The Acid Tests were a series of parties set up around the San Francisco area in 1965-66 by author Ken Kesey and the Merry Pranksters centred around the use of the psychedelic drug LSD, along with light shows, film projection and improvised music, and were instrumental in the spread of the psychedelic movement across California and the birth of the Grateful Dead. Jerry Garcia explained The Acid Test was the prototype for our whole basic trip... We were lucky to have a little moment in history when LSD was still legal and we could experiment with drugs like we were experimenting with music. It wasn't a gig, it was the Acid Test... Anything was O.K.. It was farout beautiful magic. We had no reputation and nobody was paying to see us or anything like that. We weren't the headliners, the event was. Anything that happened was part of it. There was always the option to not play. ...The freedom is what I loved about it.

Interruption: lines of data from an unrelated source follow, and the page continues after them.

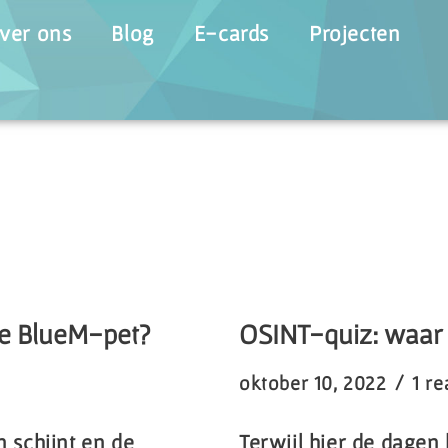
ver ons
Blog
E-cards
Projecten
de BlueM-pet?
OSINT-quiz: waar 
oktober 10, 2022
1 re
n schijnt en de
Terwijl hier de dagen 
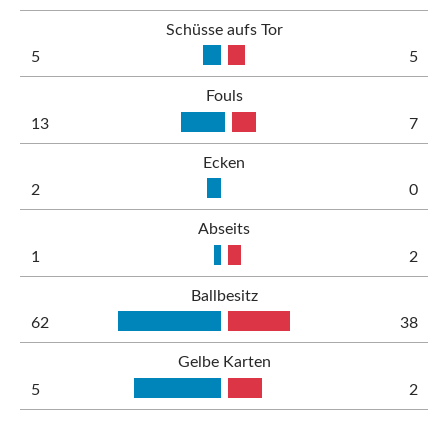
Schüsse aufs Tor
5
5
Fouls
13
7
Ecken
2
0
Abseits
1
2
Ballbesitz
62
38
Gelbe Karten
5
2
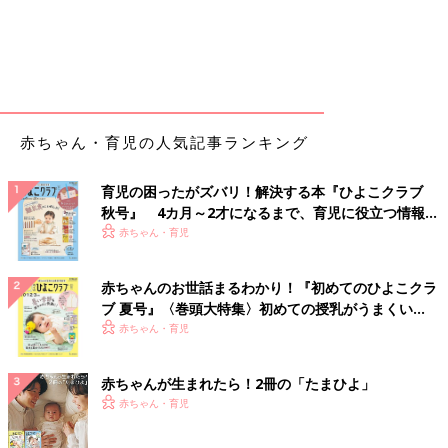
赤ちゃん・育児の人気記事ランキング
育児の困ったがズバリ！解決する本『ひよこクラブ
秋号』 4カ月～2才になるまで、育児に役立つ情報が
いっぱい！
赤ちゃん・育児
赤ちゃんのお世話まるわかり！『初めてのひよこクラ
ブ 夏号』〈巻頭大特集〉初めての授乳がうまくい
く！ おっぱい・ミルクの基本と夏のトラブル 解決テ
赤ちゃん・育児
ク
赤ちゃんが生まれたら！2冊の「たまひよ」
赤ちゃん・育児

The first known use of this poster was for the Acid Test at Muir Beach, 11th December, 1965, printed on the same goldenrod stock with Muir Beach in the tour blank. Only one is known to have survived, originally owned by Ken Kesey. White variants have turned up for the Test at the Big Beat, Palo Alto on 18th December, 1965, and both white and blue variants from the Fillmore Acid Test on 8th January, 1966, the last known use of this design. The poster gives the instructions This grand thing can be made very long & thin by cutting up the middle... so that one half could be placed above the other to paste on telephone poles or streetlights. It is believed that the goldenrod stock were stashed away for some reason, as a few dozen tour blanks on goldenrod are known to have survived.